### TEXT SEGMENT
=====

With Larrabee, CUDA, and compute shaders, the trends of more flexibility continue, though in different flavors. It seems unlikely to me that the pipeline model itself for rendering will fade in popularity any time soon, though rasterization (traditional GPUs) vs. tiling (Larrabee, handhelds) will continue to be a debate. Tim mentions voxel rendering techniques (really, heightfield, in the old games) as something that died once the GPU took over. True. Such techniques are making a return on the GPU even today, via relief mapping and adaptive tessellation. We’re also seeing volume rendering by marching along rays; if an algorithm can be refit to work on a GPU, it will find some use.

So I agree, the increase in flexibility will be all to the good in letting programmers again do much more than render textured opaque triangles via a Z-buffer really fast and most everything else not-so-fast. Frankly, I believe much of the buzz about interactive ray tracing is more an expression of yearning by us graphics programmers that we could actually program again, vs. calling an API. The April Fool’s Day spoof about ray tracing in DirectX 11 fooled a number of people I know, I believe because they wished it were true. Having hacked my fair share of rendering algorithms, I certainly see the appeal.

=====

### INFORMATION SUPPLIED
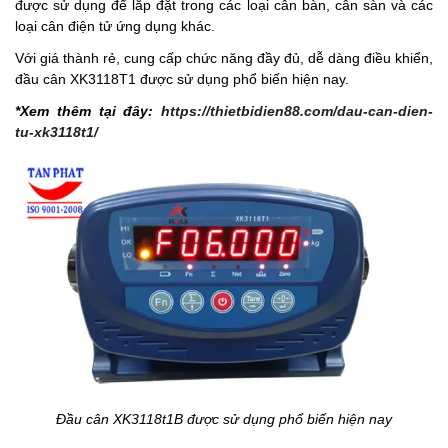
được sử dụng để lắp đặt trong các loại cân bàn, cân sàn và các
loại cân điện tử ứng dụng khác.
Với giá thành rẻ, cung cấp chức năng đầy đủ, dễ dàng điều khiển,
đầu cân XK3118T1 được sử dụng phổ biến hiện nay.
*Xem thêm tại đây:
https://thietbidien88.com/dau-can-dien-
tu-xk3118t1/
Đầu cân XK3118t1B được sử dụng phổ biến hiện nay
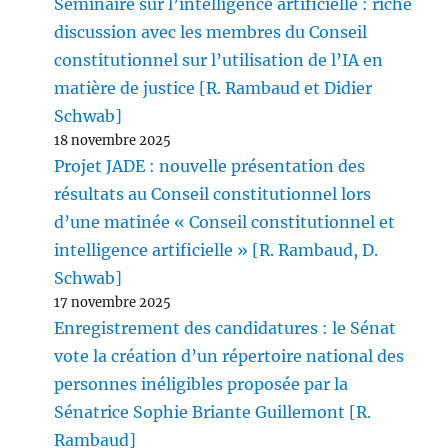
Séminaire sur l’intelligence artificielle : riche
discussion avec les membres du Conseil
constitutionnel sur l’utilisation de l’IA en
matière de justice [R. Rambaud et Didier
Schwab]
18 novembre 2025
Projet JADE : nouvelle présentation des
résultats au Conseil constitutionnel lors
d’une matinée « Conseil constitutionnel et
intelligence artificielle » [R. Rambaud, D.
Schwab]
17 novembre 2025
Enregistrement des candidatures : le Sénat
vote la création d’un répertoire national des
personnes inéligibles proposée par la
Sénatrice Sophie Briante Guillemont [R.
Rambaud]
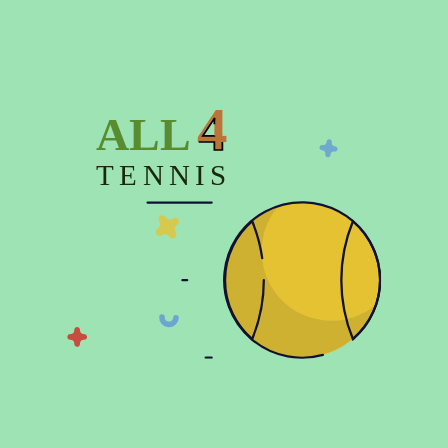
Описание
4
ALL
Характеристики
TENNIS
Отзывов (0)
© 2026 Copyright:
Официальный интернет магазин All4tennis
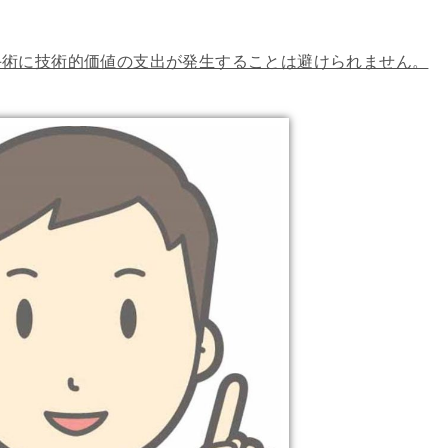
手術に技術的価値の支出が発生することは避けられません。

=====

### REQUIRED ACTIONS
[a] Write out the passage on GPU rendering from "With Larrabee, CUDA, and" up to and including "find some use.".
[b] In the records, rewrite the lines from the line with "Séminaire sur l’intelligence" up to and including the line with "17 novembre 2025", changing "matinée" to "journée" and leaving everything else as it is.

### SOLUTIONS TO THE EXERCISE
[a]
With Larrabee, CUDA, and compute shaders, the trends of more flexibility continue, though in different flavors. It seems unlikely to me that the pipeline model itself for rendering will fade in popularity any time soon, though rasterization (traditional GPUs) vs. tiling (Larrabee, handhelds) will continue to be a debate. Tim mentions voxel rendering techniques (really, heightfield, in the old games) as something that died once the GPU took over. True. Such techniques are making a return on the GPU even today, via relief mapping and adaptive tessellation. We’re also seeing volume rendering by marching along rays; if an algorithm can be refit to work on a GPU, it will find some use.

[b]
Séminaire sur l’intelligence artificielle : riche
discussion avec les membres du Conseil
constitutionnel sur l’utilisation de l’IA en
matière de justice [R. Rambaud et Didier
Schwab]
18 novembre 2025
Projet JADE : nouvelle présentation des
résultats au Conseil constitutionnel lors
d’une journée « Conseil constitutionnel et
intelligence artificielle » [R. Rambaud, D.
Schwab]
17 novembre 2025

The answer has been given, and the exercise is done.